Я упрямо натирал мылом кисти, ладони, пальцы, так что мыло попадало под коротко остриженные ногти. В который раз опускал руки под воду и смотрел на то, что стекает с них.
Ребенок в комнате плакал один.
— Привет, Захарка. Ты постарел. — Мы играли в прятки на пустыре за магазином, несколько деревенских пацанов.
Тот, кому выпало водить, стоял лицом к двери, громко считал до ста. За это время все должны были спрятаться.
Темнолицые, щербатые, остроплечие пацаны таились в лабиринтах близкой двухэтажной новостройки, пахнущей кирпичной пылью и в темных углах — мочой. Кто-то чихал в кустистых зарослях, выдавая себя. Другие, сдирая кожу на ребрах, вползали в прощелья забора, отделявшего деревенскую школу от пустыря. И еще влезали на деревья, а потом срывались с веток, мчались наперегонки с тем, кто водил, к двери сельмага, чтобы коснуться нарисованного на ней кирпичом квадрата, крикнув: «Чур меня!».
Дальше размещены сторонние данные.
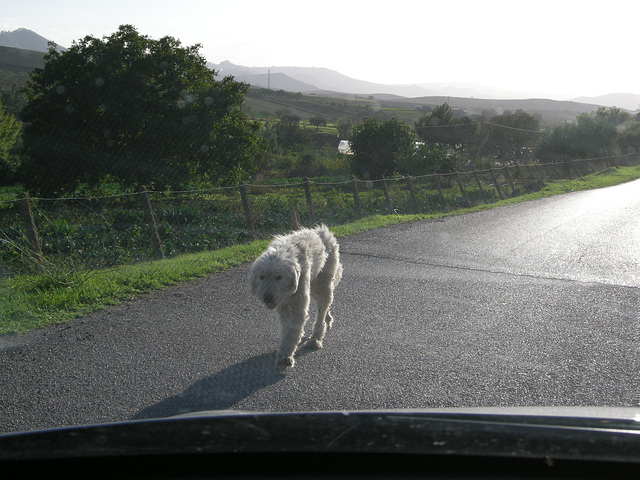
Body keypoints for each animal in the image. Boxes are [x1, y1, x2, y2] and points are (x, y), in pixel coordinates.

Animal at [248, 225, 342, 368]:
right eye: (262, 277)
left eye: (278, 277)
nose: (267, 297)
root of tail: (324, 230)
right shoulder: (283, 305)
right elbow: (286, 329)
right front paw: (284, 352)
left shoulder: (297, 305)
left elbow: (292, 331)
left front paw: (285, 355)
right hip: (313, 287)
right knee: (324, 306)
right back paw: (328, 319)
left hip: (323, 284)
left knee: (322, 309)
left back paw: (316, 338)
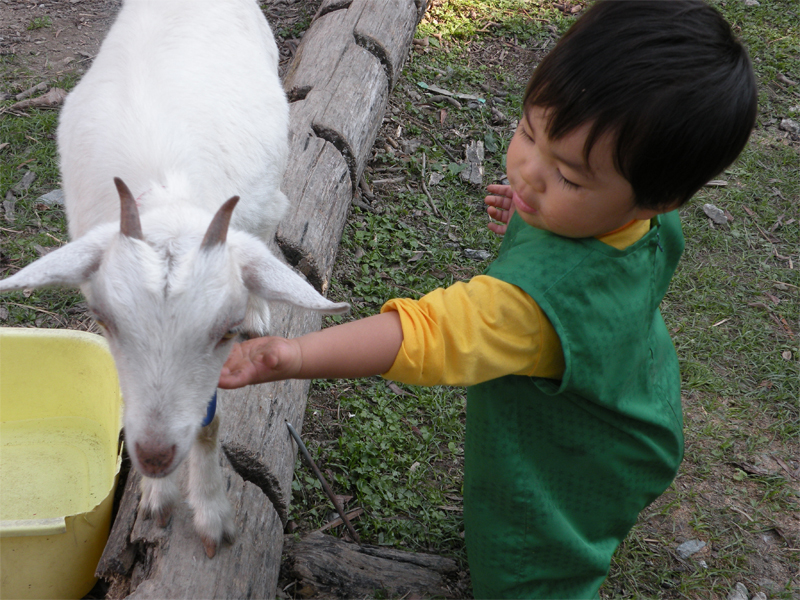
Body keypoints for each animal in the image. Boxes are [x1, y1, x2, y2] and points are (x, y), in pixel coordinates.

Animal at [0, 0, 350, 556]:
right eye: (103, 320)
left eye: (225, 330)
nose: (156, 456)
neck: (167, 196)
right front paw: (157, 497)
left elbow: (210, 425)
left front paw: (211, 515)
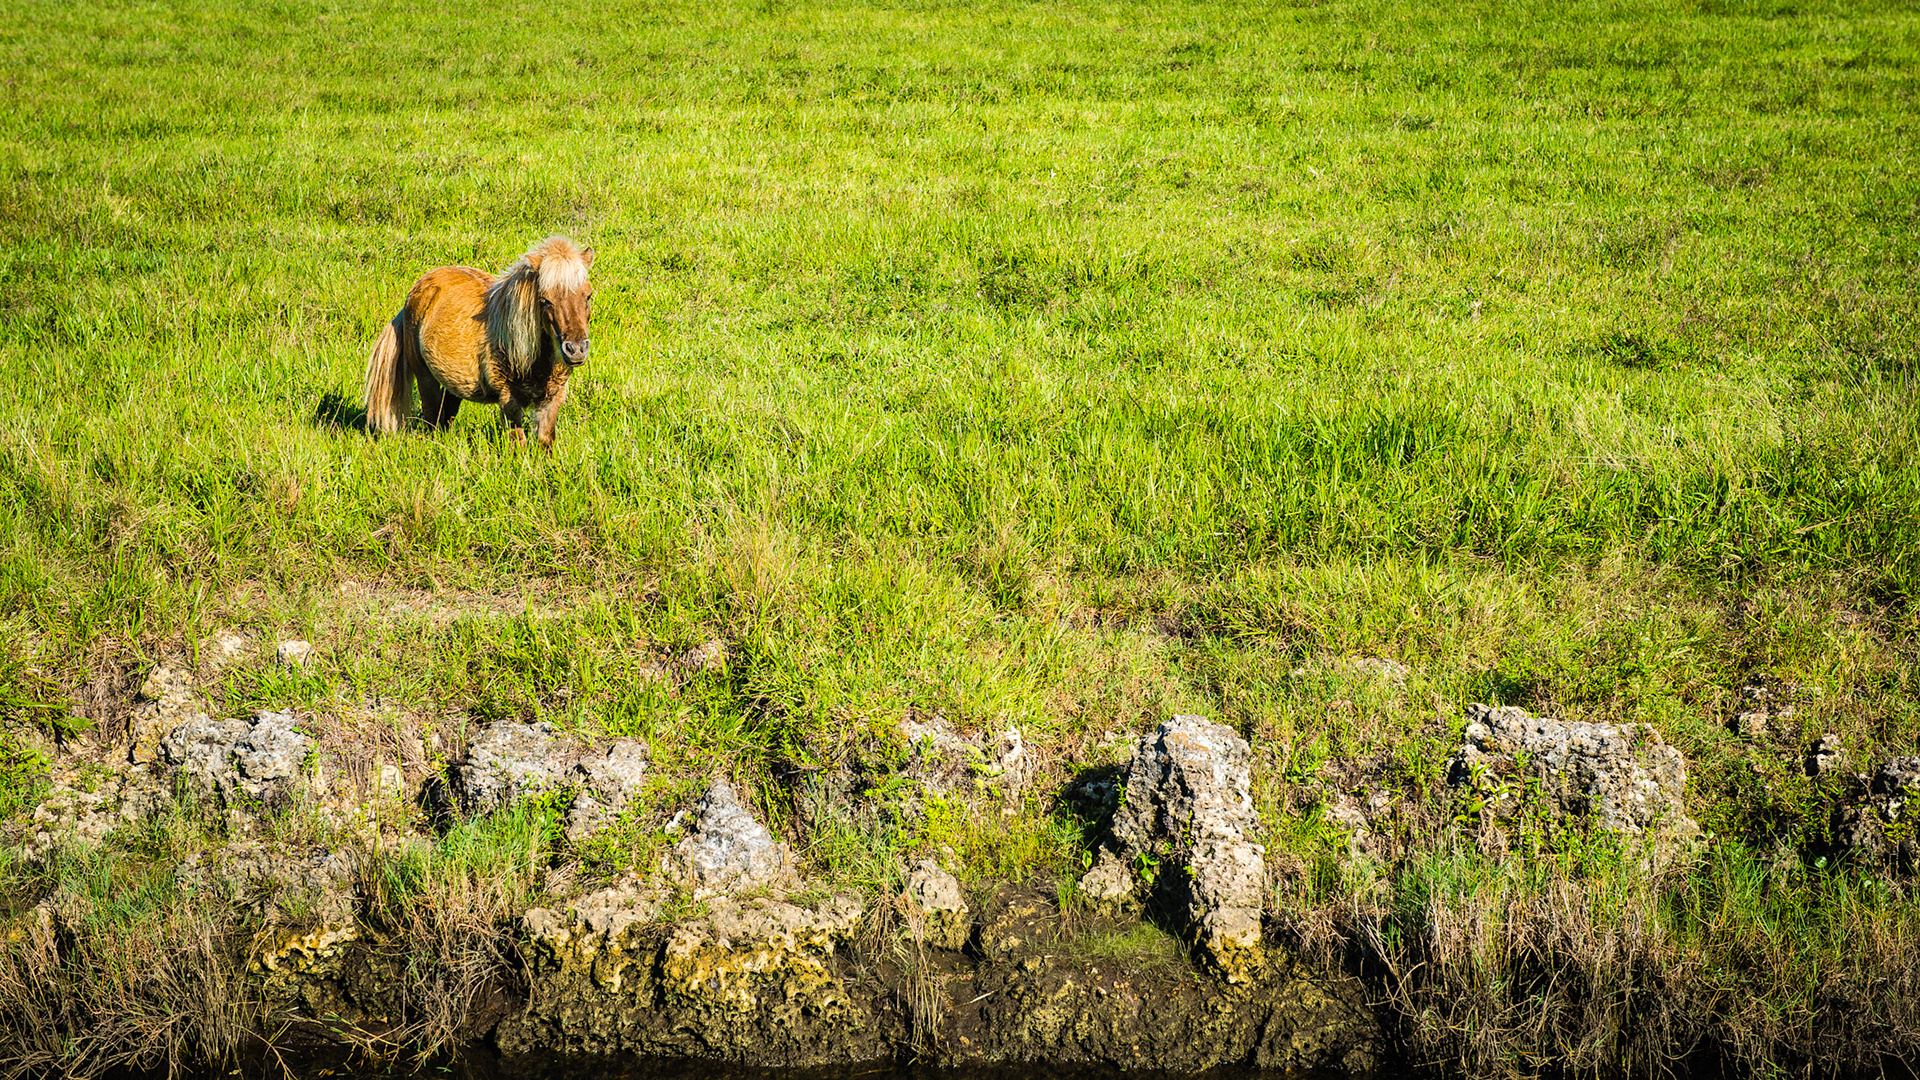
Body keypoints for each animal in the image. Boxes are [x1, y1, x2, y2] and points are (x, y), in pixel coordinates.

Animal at [362, 235, 595, 449]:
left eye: (588, 296)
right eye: (545, 300)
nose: (576, 349)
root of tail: (419, 289)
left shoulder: (551, 401)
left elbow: (545, 443)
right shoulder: (509, 401)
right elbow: (518, 444)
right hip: (425, 377)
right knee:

Потому что если не чур — то водить самому.
Я был самый маленький, меня никто особенно и не искал.
Но я прятался старательно, и лежал недвижно, и вслушивался в зубастый смех пацанвы, тихо завидуя их наглости, быстрым пяткам и матюкам. Матюки их были вылеплены из иных букв, чем произносимые мной: когда ругались они, каждое слово звенело и подпрыгивало, как маленький и злой мяч. Когда ругался я — тайно, шепотом, лицом в траву; или громко, в пустом доме, пока мать на работе, — слова гадко висли на губах, оставалось лишь утереться рукавом, а затем долго рассматривать на рукаве присохшее...
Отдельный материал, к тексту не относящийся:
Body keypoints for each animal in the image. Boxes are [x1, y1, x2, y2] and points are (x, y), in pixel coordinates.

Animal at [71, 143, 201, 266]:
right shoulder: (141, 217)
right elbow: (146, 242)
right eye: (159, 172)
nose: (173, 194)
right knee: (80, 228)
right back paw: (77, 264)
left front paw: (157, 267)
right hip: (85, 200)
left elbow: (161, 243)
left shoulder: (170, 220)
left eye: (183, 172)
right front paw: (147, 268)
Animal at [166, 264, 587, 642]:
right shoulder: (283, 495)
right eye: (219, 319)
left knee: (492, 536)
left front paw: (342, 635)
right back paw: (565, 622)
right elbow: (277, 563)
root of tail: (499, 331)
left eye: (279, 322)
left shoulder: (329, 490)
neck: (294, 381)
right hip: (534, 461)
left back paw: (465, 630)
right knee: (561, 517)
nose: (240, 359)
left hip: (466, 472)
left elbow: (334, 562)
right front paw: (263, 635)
Я следил за водящим из травы, зоркий, как суслик. И когда водящий уходил в противоположную сторону, я издавал, как казалось мне, звонкий казачий гик и семенил короткими ножками к двери сельмага, неся на рожице неестественную, будто вылепленную из пластилина улыбку и в сердце — ощущение необычайного торжества. Водящий на мгновенье лениво поворачивал голову в мою сторону и даже не останавливался, словно и не несся я, стремительный, к двери, а случилась какая нелепица, назойливая и бестолковая.